◆ TASK TO COMPLETE ◆
Gather every line in the records below that contains the word "ffffff".

[Opening GIVEN DATA section]

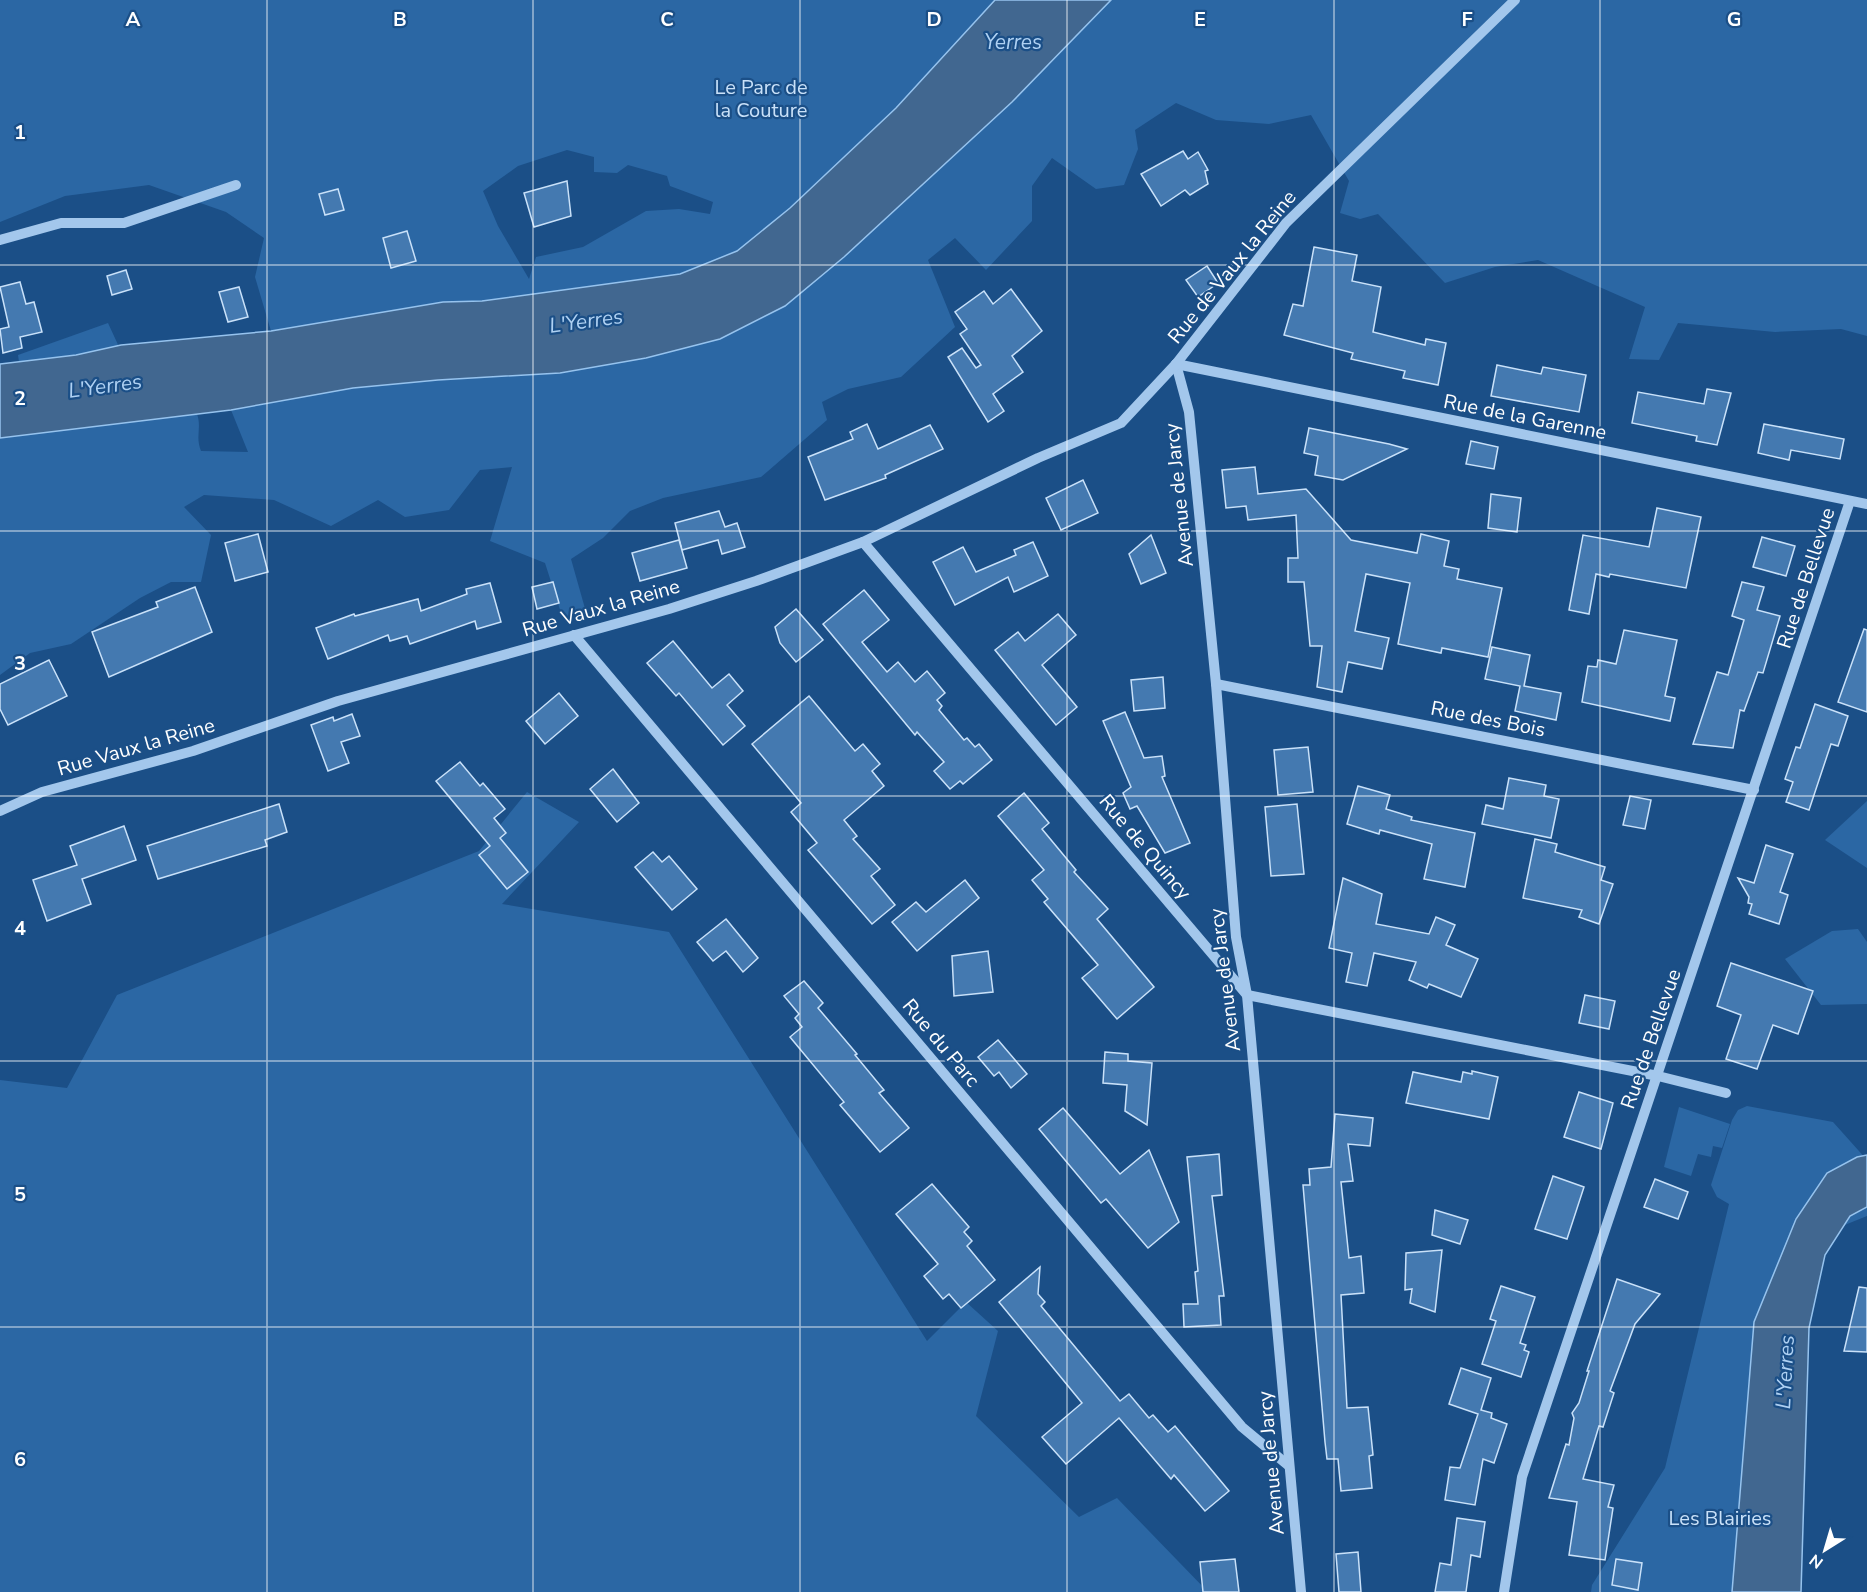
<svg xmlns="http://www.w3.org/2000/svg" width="1867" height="1592" font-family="'Nunito Sans',sans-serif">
	<rect width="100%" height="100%" fill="#1b4f87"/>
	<g fill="#2b67a4" fill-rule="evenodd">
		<path d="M0 0H995L896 108 790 208 737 251 680 274 636 282 482 301 443 302 271 331 255 277 264 238 226 212 149 185 65 196 0 222ZM567 150 594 157V172L617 173 628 165 667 176 670 186 713 202 710 214 679 209 646 211 583 247 536 257 529 279 498 226 483 191 518 166Z"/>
		<path d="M1111 0H1867V336L1841 329 1775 332 1678 323 1659 360 1629 359 1645 307 1538 260 1495 267 1445 283 1378 214 1360 219 1340 213 1349 181 1311 115 1269 124 1216 120 1176 103 1135 130 1138 149 1124 185 1096 189 1052 158 1032 186V221L986 270 955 238 928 260 955 327 901 377 848 389 822 402 827 420 761 477 663 498 630 511 603 538 571 559 586 612 563 619 545 563 490 541 512 467 480 470 449 510 405 517 378 500 331 526 274 500 204 495 184 507 211 535 201 582H171L140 598 71 644 30 653 0 675V438L19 436 39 381 19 362 18 355 108 323 132 375 165 418 197 414C202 428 195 436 201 451L248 452 231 410 353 388 438 380 560 373 646 358 680 348 785 306 844 257 1050 64Z"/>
		<path d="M527 792 579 822 502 904 669 932 927 1341 966 1302 998 1331 976 1416 1079 1517 1117 1498 1208 1592H0V1080L67 1088 117 995 479 851Z"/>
		<path d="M1867 801V868L1825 840Z"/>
		<path d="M1858 929 1867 942V1004L1821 1005 1785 959 1832 931Z"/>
		<path d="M1747 1106 1833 1122 1867 1160V1216L1810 1239 1791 1592H1591L1592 1585 1665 1468 1729 1204 1717 1197 1711 1185 1732 1120 1738 1110Z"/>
		<path d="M1679 1107 1730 1124 1722 1148 1713 1146 1711 1157 1698 1154 1691 1176 1664 1167Z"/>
	</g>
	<g fill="#416790" stroke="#96c3ee" stroke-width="1.5">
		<path d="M995 0H1111L1012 102 844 257 785 306 720 339 646 358 560 373 438 380 353 388 231 410 0 438V364L76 355 121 345 271 331 443 302 482 301 680 274 737 251 790 208 896 108Z"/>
		<path d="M1867 1155V1207L1850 1216 1825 1255 1809 1328 1801 1592H1732L1754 1322 1796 1219 1827 1173 1857 1157Z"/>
	</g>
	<g fill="#4479b0" stroke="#c9e1f9" stroke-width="1.5">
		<path d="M1183 151 1188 159 1198 152 1208 170 1205 171 1208 184 1190 195 1185 190 1161 206 1141 174Z"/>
		<path d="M567 181 571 216 534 227 524 193Z"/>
		<path d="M338 189 344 210 325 215 319 194Z"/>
		<path d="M407 231 416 261 391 268 383 238Z"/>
		<path d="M1314 247 1357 255 1352 281 1381 287 1373 332 1425 345 1426 339 1446 343 1438 385 1403 378 1405 371 1351 359 1353 353 1284 335 1293 304 1303 306Z"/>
		<path d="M1207 266 1218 283 1198 297 1186 280Z"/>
		<path d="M126 270 132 289 112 295 107 276Z"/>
		<path d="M20 282 26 304 34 302 42 332 20 337 22 348 3 353 0 329 9 327 0 287Z"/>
		<path d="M239 287 248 317 228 322 219 292Z"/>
		<path d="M1011 289 1042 331 1012 356 1023 372 993 394 1004 411 988 422 948 357 962 348 976 368 981 365 960 334 967 329 955 312 984 291 993 304Z"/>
		<path d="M1497 365 1541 374 1543 367 1586 375 1579 412 1491 396Z"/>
		<path d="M1707 389 1731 393 1717 445 1696 441 1697 436 1632 423 1638 392 1704 404Z"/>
		<path d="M867 424 878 449 930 425 943 449 885 475 886 478 825 500 808 457 853 439 850 432Z"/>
		<path d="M1764 424 1844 439 1840 459 1791 450 1789 460 1758 453Z"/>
		<path d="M1309 428 1389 444 1407 449 1343 480 1315 475 1318 456 1304 453Z"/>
		<path d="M1471 441 1498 447 1494 469 1466 464Z"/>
		<path d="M1255 467 1258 494 1306 489 1351 540 1417 553 1421 534 1449 541 1444 566 1459 569 1457 579 1502 588 1488 657 1442 648 1441 653 1398 644 1410 583 1366 574 1355 631 1389 638 1382 669 1348 662 1342 692 1317 687 1322 646H1310L1304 582H1288V558H1298L1296 515 1248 520 1246 506 1226 508 1222 470Z"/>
		<path d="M1083 480 1098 513 1061 530 1046 498Z"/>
		<path d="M1491 494 1521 498 1517 532 1488 528Z"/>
		<path d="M1657 508 1701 517 1686 588 1610 574 1609 577 1596 574 1589 614 1569 610 1583 535 1649 547Z"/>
		<path d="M719 511 725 527 737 523 745 547 722 554 718 540 682 550 675 523Z"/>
		<path d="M258 534 268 572 235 581 225 543Z"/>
		<path d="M1151 535 1166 573 1141 584 1129 554Z"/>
		<path d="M1762 537 1795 546 1786 576 1753 567Z"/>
		<path d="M679 540 687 568 640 581 632 553Z"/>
		<path d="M1033 542 1048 576 1014 592 1008 577 955 605 933 562 963 547 976 572 1016 555 1014 550Z"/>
		<path d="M553 582 559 603 537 609 532 587Z"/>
		<path d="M1742 582 1764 587 1757 610 1780 616 1763 673 1758 672 1744 711 1740 710 1733 748 1693 744 1717 672 1728 675 1744 620 1732 616Z"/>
		<path d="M490 583 501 622 477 629 475 621 410 644 407 636 390 641 388 635 328 659 316 628 354 614 355 616 418 599 421 611 467 594 466 589Z"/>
		<path d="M195 587 212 632 109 677 92 632 158 607 156 602Z"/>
		<path d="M864 590 889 620 862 642 887 672 898 662 915 682 927 671 945 693 937 700 942 706 939 710 964 740 967 738 975 747 979 744 992 760 963 784 960 781 950 789 934 771 944 762 917 732 915 735 823 624Z"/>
		<path d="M796 609 823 640 796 662 780 643 775 627Z"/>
		<path d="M1058 614 1076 635 1042 665 1077 707 1056 725 995 650 1018 632 1025 641Z"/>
		<path d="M1864 629 1867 630V712L1838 702Z"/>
		<path d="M1624 630 1677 640 1665 696 1675 698 1670 721 1582 702 1588 666 1597 667 1598 660 1616 664Z"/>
		<path d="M673 641 712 688 729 674 743 691 727 705 745 726 723 745 679 693 676 696 647 663Z"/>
		<path d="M1492 647 1530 655 1524 686 1561 693 1556 720 1515 711 1520 686 1485 679Z"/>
		<path d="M49 660 67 696 8 725 0 709V684Z"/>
		<path d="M1163 677 1165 708 1134 711 1131 680Z"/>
		<path d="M559 693 578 716 545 744 526 721Z"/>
		<path d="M809 696 855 751 863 744 880 764 872 771 884 786 844 820 857 836 853 839 880 869 871 876 895 905 872 924 808 850 817 843 791 812 801 803 752 744Z"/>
		<path d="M1815 704 1848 716 1838 746 1831 744 1809 810 1786 802 1793 782 1785 779 1796 747 1800 748Z"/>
		<path d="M1125 712 1144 758 1162 756 1165 776 1162 777 1190 843 1165 853 1137 806 1130 809 1123 793 1131 787 1103 721Z"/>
		<path d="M352 714 360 736 341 742 349 763 328 771 311 725 333 717 334 721Z"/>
		<path d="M1308 747 1313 792 1278 795 1274 750Z"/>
		<path d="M460 762 480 786 483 783 505 809 494 818 506 833 500 838 528 872 507 889 479 855 490 846 436 781Z"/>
		<path d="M613 769 639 803 617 822 590 789Z"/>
		<path d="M1509 778 1546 785 1544 796 1559 799 1551 838 1482 824 1486 805 1503 809Z"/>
		<path d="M1358 786 1390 795 1386 809 1412 817 1411 820 1475 833 1465 887 1424 879 1432 844 1380 830 1379 834 1347 824Z"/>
		<path d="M1024 793 1049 823 1042 829 1076 870 1074 872 1108 909 1097 919 1154 987 1117 1019 1082 978 1098 965 1044 902 1048 899 1032 880 1044 870 998 816Z"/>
		<path d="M1630 796 1651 800 1645 829 1623 825Z"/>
		<path d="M279 804 287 832 265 840 267 846 158 879 147 846Z"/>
		<path d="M1297 804 1304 874 1271 876 1265 807Z"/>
		<path d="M124 826 136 860 82 879 91 904 47 921 33 880 77 865 70 846Z"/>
		<path d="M1535 839 1557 844 1555 852 1605 867 1601 880 1613 884 1599 924 1579 917 1582 910 1523 898Z"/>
		<path d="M1766 845 1793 854 1780 892 1788 895 1779 924 1749 914 1752 904 1748 903 1749 897 1738 878 1754 883Z"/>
		<path d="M653 852 662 862 669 856 697 889 672 910 635 867Z"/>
		<path d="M1343 878 1382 894 1376 924 1429 934 1436 917 1455 925 1446 945 1478 959 1461 997 1429 984 1427 988 1409 980 1416 962 1374 953 1367 986 1346 982 1352 953 1329 948Z"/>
		<path d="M965 880 979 898 917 951 892 922 916 902 926 912Z"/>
		<path d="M726 919 758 958 743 972 726 951 713 961 697 942Z"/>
		<path d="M988 951 993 992 954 996 952 956Z"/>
		<path d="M1731 963 1813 991 1798 1034 1773 1025 1757 1069 1726 1059 1741 1015 1717 1006Z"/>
		<path d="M804 981 823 1003 818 1008 857 1054 855 1055 884 1090 879 1093 909 1128 880 1152 840 1105 844 1102 790 1037 802 1027 795 1018 799 1014 784 996Z"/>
		<path d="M1585 995 1615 1001 1609 1029 1579 1023Z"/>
		<path d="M998 1040 1027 1074 1011 1088 999 1072 994 1076 978 1057Z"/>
		<path d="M1105 1052 1128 1054V1061L1152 1063 1147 1125 1125 1111 1127 1085 1103 1083Z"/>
		<path d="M1472 1071 1498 1077 1489 1119 1406 1103 1413 1072 1461 1082 1463 1072 1472 1074Z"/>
		<path d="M1579 1092 1613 1103 1601 1149 1564 1137Z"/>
		<path d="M1063 1108 1120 1174 1149 1150 1179 1222 1148 1248 1106 1199 1101 1203 1039 1129Z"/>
		<path d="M1335 1114 1373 1118 1370 1146 1348 1144 1353 1181 1341 1182 1349 1258 1361 1256 1364 1293 1341 1295 1347 1408 1368 1407 1373 1455 1369 1456 1372 1488 1341 1491 1338 1459H1327L1325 1442 1303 1185H1310L1309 1169 1331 1167Z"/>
		<path d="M1219 1154 1222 1195 1212 1196 1224 1296H1219L1221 1325 1184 1327 1183 1304H1198L1195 1272 1198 1271 1187 1157Z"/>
		<path d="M1553 1176 1584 1187 1567 1239 1535 1229Z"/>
		<path d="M1655 1179 1688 1192 1678 1219 1644 1207Z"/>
		<path d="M932 1184 969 1227 964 1232 972 1241 967 1246 995 1280 961 1308 949 1294 943 1299 924 1276 938 1264 896 1214Z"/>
		<path d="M1435 1210 1468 1220 1460 1244 1432 1235Z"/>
		<path d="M1442 1250 1435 1312 1410 1303 1412 1289 1405 1290 1406 1253Z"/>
		<path d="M1040 1267 1038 1294 1045 1302 1041 1306 1120 1401 1129 1394 1149 1418 1153 1415 1168 1432 1175 1426 1229 1491 1205 1511 1174 1475 1171 1479 1119 1418 1066 1464 1042 1437 1082 1403 999 1302Z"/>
		<path d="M1617 1279 1660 1294 1635 1324 1610 1391 1614 1393 1603 1427 1599 1426 1583 1479 1614 1485 1608 1507 1613 1508 1605 1560 1569 1555 1577 1502 1549 1498 1566 1444 1569 1445 1574 1418 1572 1413 1579 1403 1589 1371H1587Z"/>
		<path d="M1501 1286 1535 1297 1520 1343 1526 1345 1524 1350 1529 1352 1521 1377 1482 1364 1496 1321 1490 1319Z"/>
		<path d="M1859 1287 1867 1288V1352L1844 1351Z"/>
		<path d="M1461 1368 1491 1378 1481 1410 1492 1413 1491 1418 1507 1424 1494 1463 1483 1459 1475 1505 1445 1500 1450 1467 1460 1468 1478 1414 1449 1404Z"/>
		<path d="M1457 1518 1485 1522 1480 1557 1471 1555 1466 1592H1435L1440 1563 1451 1565Z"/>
		<path d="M1358 1552 1361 1592H1339L1336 1554Z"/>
		<path d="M1235 1559 1239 1592H1203L1200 1562Z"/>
		<path d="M1616 1559 1642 1563 1638 1590 1612 1585Z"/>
	</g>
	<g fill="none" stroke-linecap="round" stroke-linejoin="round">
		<g stroke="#a3c7ec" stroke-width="10">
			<path d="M0 240 61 223H124L236 185"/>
			<path d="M1176 364 1189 412 1216 684 1236 937 1247 995 1301 1592"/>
			<path d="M1176 364 1867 504"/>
			<path d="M863 542 1247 995 1658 1076 1726 1093"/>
			<path d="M574 635 1242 1427 1289 1466"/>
			<path d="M1216 684 1754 790"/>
			<path d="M0 811 42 792 193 751 338 701 669 609 756 581 863 542 1038 458 1121 423 1176 364 1286 223 1515 0"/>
			<path d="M1504 1592 1522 1477 1850 501"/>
		</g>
	</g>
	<path fill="none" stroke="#fff" stroke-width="1.5" stroke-opacity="0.55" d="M267 0V1592M533 0V1592M800 0V1592M1067 0V1592M1334 0V1592M1600 0V1592M0 265H1867M0 531H1867M0 796H1867M0 1061H1867M0 1327H1867"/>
	<g text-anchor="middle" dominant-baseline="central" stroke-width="4.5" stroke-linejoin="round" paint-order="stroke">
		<g font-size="20" fill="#c9e1f9" stroke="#1b4f87">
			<text x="761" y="87">Le Parc de<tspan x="761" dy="23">la Couture</tspan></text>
			<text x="1720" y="1518">Les Blairies</text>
		</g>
		<g font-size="20" fill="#fff" stroke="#1b4f87">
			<text transform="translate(1232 267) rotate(-51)">Rue de Vaux la Reine</text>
			<text transform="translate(1525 417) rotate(11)">Rue de la Garenne</text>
			<text transform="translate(1179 495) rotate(-96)">Avenue de Jarcy</text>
			<text transform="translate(1806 578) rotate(-72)">Rue de Bellevue</text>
			<text transform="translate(601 608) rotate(-16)">Rue Vaux la Reine</text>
			<text transform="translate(1488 719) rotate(11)">Rue des Bois</text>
			<text transform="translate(136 747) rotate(-16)">Rue Vaux la Reine</text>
			<text transform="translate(1145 847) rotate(50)">Rue de Quincy</text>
			<text transform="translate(1225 980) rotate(-97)">Avenue de Jarcy</text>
			<text transform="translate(1651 1039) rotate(-71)">Rue de Bellevue</text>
			<text transform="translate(941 1043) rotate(50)">Rue du Parc</text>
			<text transform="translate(1271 1463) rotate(-95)">Avenue de Jarcy</text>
		</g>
		<g font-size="21" font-style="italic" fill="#afd1f3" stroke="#1b4f87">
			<text x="1013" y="42">Yerres</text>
			<text transform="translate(586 321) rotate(-8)">L'Yerres</text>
			<text transform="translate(105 386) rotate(-8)">L'Yerres</text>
			<text transform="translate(1785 1372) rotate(-87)">L'Yerres</text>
		</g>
	</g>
	<g font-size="20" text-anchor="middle" font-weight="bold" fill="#fff" stroke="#1b4f87" stroke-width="4.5" stroke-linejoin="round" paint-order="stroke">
		<text x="133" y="26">A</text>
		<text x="400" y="26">B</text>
		<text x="667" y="26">C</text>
		<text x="934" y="26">D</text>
		<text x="1200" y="26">E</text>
		<text x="1467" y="26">F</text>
		<text x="1734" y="26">G</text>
		<text x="20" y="139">1</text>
		<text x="20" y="405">2</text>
		<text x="20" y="670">3</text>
		<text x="20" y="935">4</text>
		<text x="20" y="1201">5</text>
		<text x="20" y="1466">6</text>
	</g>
	<g transform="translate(1825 1550) rotate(217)" stroke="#1b4f87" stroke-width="4.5" paint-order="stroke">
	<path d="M0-4.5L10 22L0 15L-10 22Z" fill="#ffffff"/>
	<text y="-9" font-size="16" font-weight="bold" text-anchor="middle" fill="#ffffff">N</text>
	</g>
</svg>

[Closing GIVEN DATA section]

◆ RESULT FOR THIS TASK ◆
	<path d="M0-4.5L10 22L0 15L-10 22Z" fill="#ffffff"/>
	<text y="-9" font-size="16" font-weight="bold" text-anchor="middle" fill="#ffffff">N</text>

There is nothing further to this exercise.